What's important is that destroying the vector (automatic at scope end in this case) destroys the elements held by the vector, nothing more. The elements are pointers, and destroying a pointer does nothing. If you also want to destroy what the pointer points to (as to not leak memory), you must do that manually (for_each with a lambda would do).
If you don't want to do this work explicitly, a smart pointer can automatize that for you.
The second example (under Edit1) does not require you to delete anything (in fact that's not even possible, you would likely see a crash attempting to do that) but the approach is possibly harmful.
That code will work perfectly well as long as you never reference anything in units any more after a and b left scope. Woe if you do.

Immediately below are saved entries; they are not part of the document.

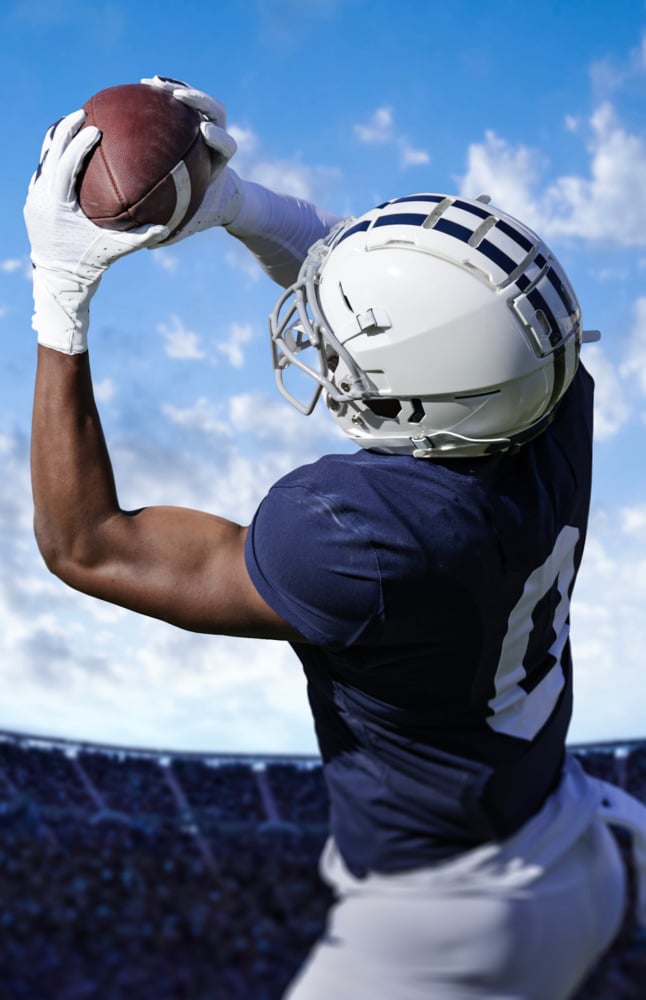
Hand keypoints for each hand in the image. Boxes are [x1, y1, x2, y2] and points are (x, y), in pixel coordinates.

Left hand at [24, 110, 168, 353]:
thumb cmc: (88, 265)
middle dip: (65, 129)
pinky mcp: (34, 202)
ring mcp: (34, 198)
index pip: (66, 164)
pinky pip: (44, 172)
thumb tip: (166, 226)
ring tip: (74, 122)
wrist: (57, 281)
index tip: (95, 127)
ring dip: (58, 139)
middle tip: (84, 111)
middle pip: (50, 152)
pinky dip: (56, 157)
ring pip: (43, 159)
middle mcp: (41, 197)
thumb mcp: (114, 251)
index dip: (79, 143)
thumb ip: (139, 238)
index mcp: (57, 204)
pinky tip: (71, 150)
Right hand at [141, 76, 241, 243]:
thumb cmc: (202, 216)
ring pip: (199, 102)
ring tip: (152, 84)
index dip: (219, 137)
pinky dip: (165, 94)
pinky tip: (141, 89)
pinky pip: (180, 104)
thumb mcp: (186, 227)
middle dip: (201, 102)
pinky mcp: (194, 121)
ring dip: (178, 89)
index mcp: (222, 166)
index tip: (205, 132)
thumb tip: (145, 243)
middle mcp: (218, 143)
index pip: (227, 146)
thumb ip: (170, 232)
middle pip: (218, 114)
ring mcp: (208, 127)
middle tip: (178, 97)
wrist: (219, 201)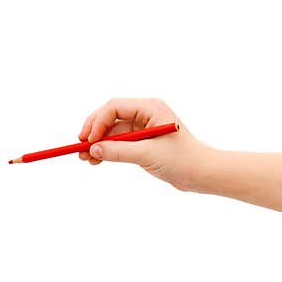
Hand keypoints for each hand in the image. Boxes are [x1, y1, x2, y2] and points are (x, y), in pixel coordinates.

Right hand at [78, 97, 208, 191]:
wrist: (202, 174)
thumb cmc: (182, 160)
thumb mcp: (147, 155)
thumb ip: (118, 151)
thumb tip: (93, 149)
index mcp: (151, 107)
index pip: (115, 107)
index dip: (97, 121)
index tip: (87, 139)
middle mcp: (147, 113)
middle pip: (111, 116)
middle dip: (95, 131)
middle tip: (80, 148)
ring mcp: (144, 127)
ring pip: (113, 131)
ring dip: (99, 143)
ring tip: (85, 158)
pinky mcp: (143, 141)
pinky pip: (119, 141)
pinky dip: (108, 149)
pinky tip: (97, 160)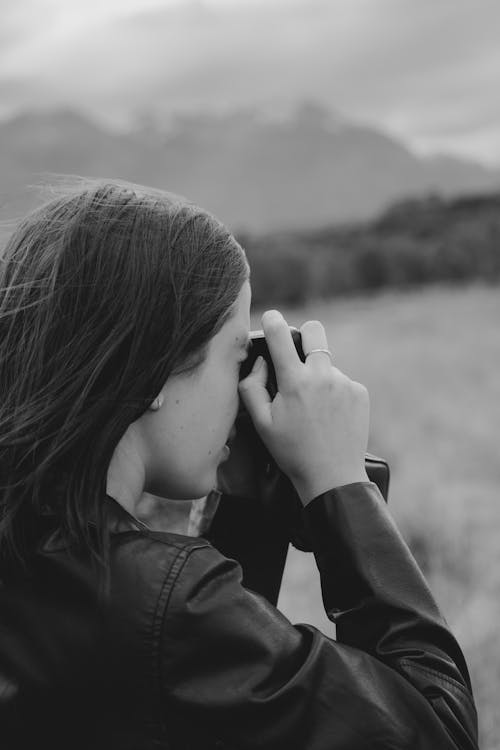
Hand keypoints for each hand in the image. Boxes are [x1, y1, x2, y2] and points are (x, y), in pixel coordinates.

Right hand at [238, 310, 369, 504]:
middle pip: (314, 331)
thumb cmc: (291, 451)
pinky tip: (329, 416)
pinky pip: (341, 381)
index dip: (272, 321)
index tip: (270, 319)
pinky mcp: (360, 392)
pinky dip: (333, 392)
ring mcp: (344, 383)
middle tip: (297, 354)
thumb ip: (251, 386)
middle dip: (304, 335)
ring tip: (314, 410)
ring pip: (326, 364)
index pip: (281, 334)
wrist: (332, 477)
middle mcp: (322, 376)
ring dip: (317, 376)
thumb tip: (261, 362)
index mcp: (294, 382)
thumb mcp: (260, 423)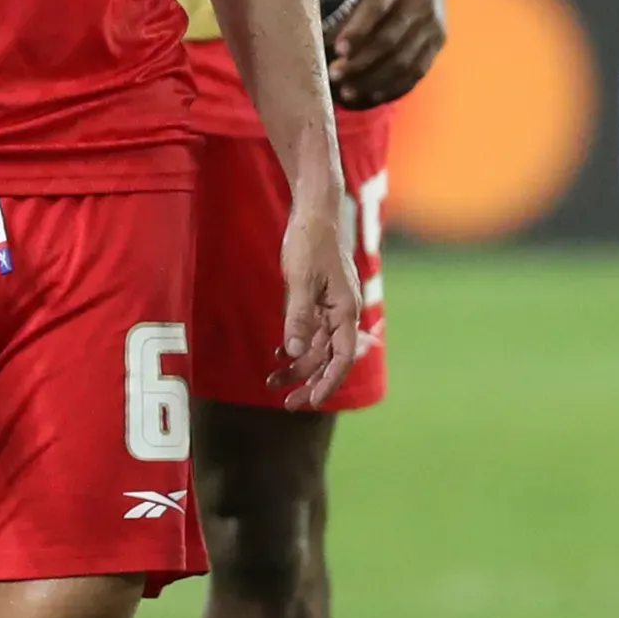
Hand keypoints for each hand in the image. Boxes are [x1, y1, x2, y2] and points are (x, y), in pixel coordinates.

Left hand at [270, 187, 366, 407]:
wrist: (314, 213)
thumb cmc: (310, 242)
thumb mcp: (300, 281)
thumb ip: (298, 318)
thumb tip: (297, 354)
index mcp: (346, 310)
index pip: (342, 357)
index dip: (328, 382)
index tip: (312, 401)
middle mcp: (343, 314)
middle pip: (330, 359)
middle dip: (310, 382)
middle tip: (287, 405)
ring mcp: (332, 309)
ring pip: (319, 349)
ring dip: (298, 367)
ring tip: (272, 382)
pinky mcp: (320, 302)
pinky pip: (312, 333)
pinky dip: (297, 347)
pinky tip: (279, 356)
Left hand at [325, 0, 448, 108]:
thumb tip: (319, 26)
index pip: (377, 7)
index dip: (358, 30)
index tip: (337, 50)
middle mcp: (420, 2)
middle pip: (390, 40)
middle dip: (361, 62)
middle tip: (335, 75)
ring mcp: (432, 25)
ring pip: (404, 61)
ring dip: (374, 81)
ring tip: (348, 92)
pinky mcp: (438, 44)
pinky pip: (416, 73)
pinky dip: (392, 88)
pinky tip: (371, 96)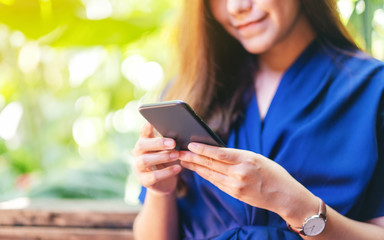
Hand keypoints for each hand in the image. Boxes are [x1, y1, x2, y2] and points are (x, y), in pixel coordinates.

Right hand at [132, 122, 181, 195]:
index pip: (143, 132)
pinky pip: (153, 176)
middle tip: (173, 143)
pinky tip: (178, 168)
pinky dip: (167, 172)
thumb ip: (170, 141)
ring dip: (162, 157)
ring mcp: (138, 167)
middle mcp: (138, 154)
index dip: (147, 127)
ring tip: (176, 155)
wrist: (165, 183)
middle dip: (157, 143)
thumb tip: (182, 131)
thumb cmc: (167, 161)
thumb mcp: (168, 150)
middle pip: (142, 145)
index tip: (153, 121)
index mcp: (144, 143)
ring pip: (145, 160)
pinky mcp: (143, 180)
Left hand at [179, 143, 316, 218]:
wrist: (283, 195)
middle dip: (193, 158)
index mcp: (246, 159)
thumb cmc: (272, 172)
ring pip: (210, 174)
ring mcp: (236, 185)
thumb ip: (237, 155)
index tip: (190, 145)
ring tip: (184, 161)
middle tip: (179, 153)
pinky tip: (198, 171)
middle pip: (211, 164)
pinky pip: (216, 183)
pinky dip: (206, 176)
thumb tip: (216, 151)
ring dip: (195, 168)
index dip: (202, 149)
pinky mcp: (235, 193)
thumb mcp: (257, 158)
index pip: (219, 153)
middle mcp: (240, 173)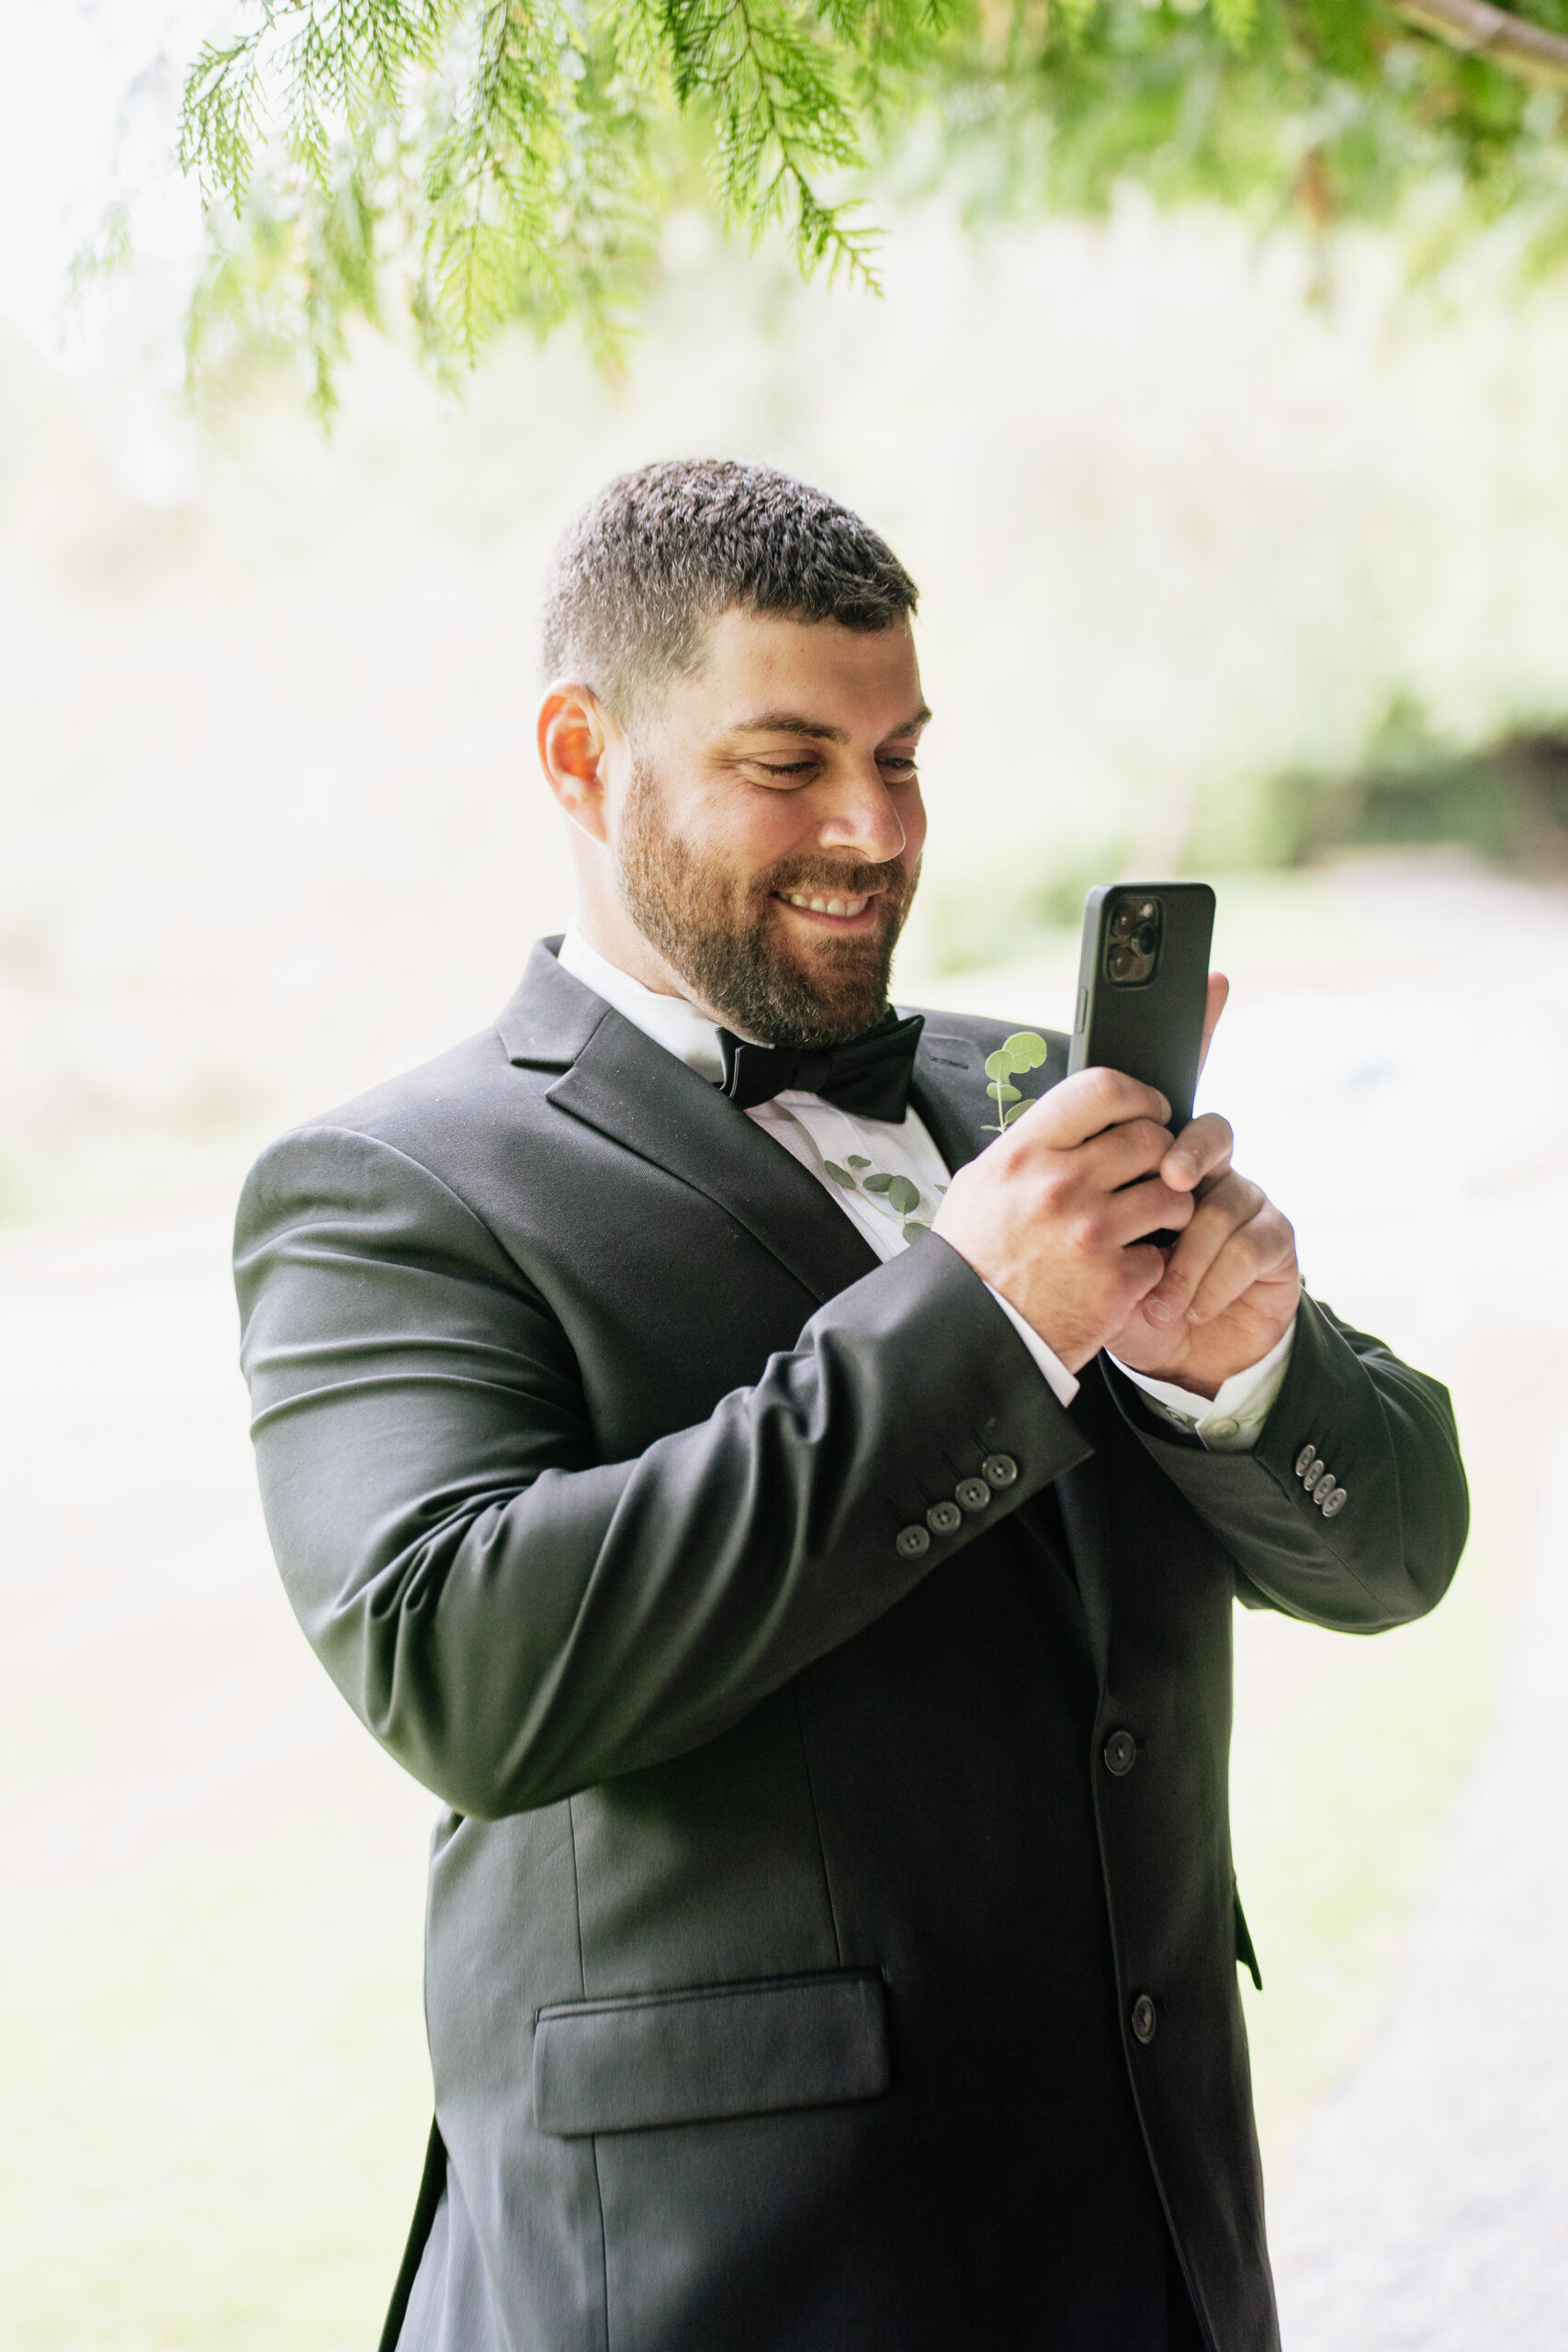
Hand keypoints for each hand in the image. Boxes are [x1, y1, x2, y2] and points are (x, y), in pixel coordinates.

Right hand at [931, 1067, 1194, 1373]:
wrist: (966, 1334)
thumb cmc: (972, 1260)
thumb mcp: (979, 1185)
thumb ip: (1029, 1149)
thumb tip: (1073, 1123)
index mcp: (1024, 1154)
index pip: (1101, 1090)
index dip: (1138, 1096)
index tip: (1149, 1110)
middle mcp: (1060, 1185)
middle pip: (1149, 1139)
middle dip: (1161, 1155)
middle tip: (1152, 1173)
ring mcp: (1091, 1233)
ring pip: (1172, 1196)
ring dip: (1169, 1208)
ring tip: (1149, 1222)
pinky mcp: (1115, 1282)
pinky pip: (1162, 1256)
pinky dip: (1150, 1264)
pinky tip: (1126, 1270)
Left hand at [1104, 972, 1299, 1395]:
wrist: (1166, 1362)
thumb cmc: (1115, 1294)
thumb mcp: (1075, 1246)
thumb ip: (1068, 1197)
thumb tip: (1028, 1160)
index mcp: (1153, 1157)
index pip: (1173, 1085)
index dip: (1198, 1029)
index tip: (1210, 980)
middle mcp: (1205, 1168)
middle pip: (1207, 1129)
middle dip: (1187, 1155)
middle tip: (1168, 1182)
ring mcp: (1245, 1200)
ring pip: (1225, 1195)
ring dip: (1189, 1252)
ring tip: (1158, 1298)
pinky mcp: (1275, 1243)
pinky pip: (1251, 1242)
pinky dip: (1212, 1282)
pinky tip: (1188, 1309)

Technically, such a thing might even happen invisibly, since units is destroyed after a, but luckily, ~vector does not dereference pointer elements. It merely destroys them, which for a pointer doesn't do anything (trivial destructor).
But imagine someone was so "smart" as to extend the vector class, or maybe you apply this pattern some day in the future (because it "works fine") to another object which does just that. Bang, you're dead. And you don't even know where it came from.
What I really don't like about the code, even though it is strictly "legal" is the fact that it may lead to a condition which will crash or exhibit broken, unreproducable behaviour. However, it does not crash immediately. Code that is "broken" should crash immediately, so you see that something is wrong, and you are forced to fix it. Unluckily that's not the case here.
This will appear to work, possibly for years, until one day it doesn't. Eventually you'll have forgotten that a and b live on the current stack frame and reference the non-existing objects in the vector from some other location. Maybe you dynamically allocate the vector in a future revision of your code, since you pass it to another function. And maybe it will continue to appear working.
And then, you'll spend hours of your time (and likely the time of others) trying to find why a section of code that cannot possibly fail produces wrong results or crashes.
Warning against your second example.
This simple extension leads to undefined behavior:
class A {
public:
int m;
A(int _m): m(_m) {}
};
int main(){
std::vector<A*> units;
for (int i = 0; i < 3; ++i) {
A a(i);
units.push_back(&a);
}
for (auto i : units) std::cout << i->m << " "; // output: 2 2 2 !!!!
return 0;
}
In each loop, the pointer to each a is saved in units, but the objects that they point to go out of scope. In the case of my compiler, the memory address of each a was re-used each time, resulting in units holding three identical memory addresses -- all pointing to the final a object.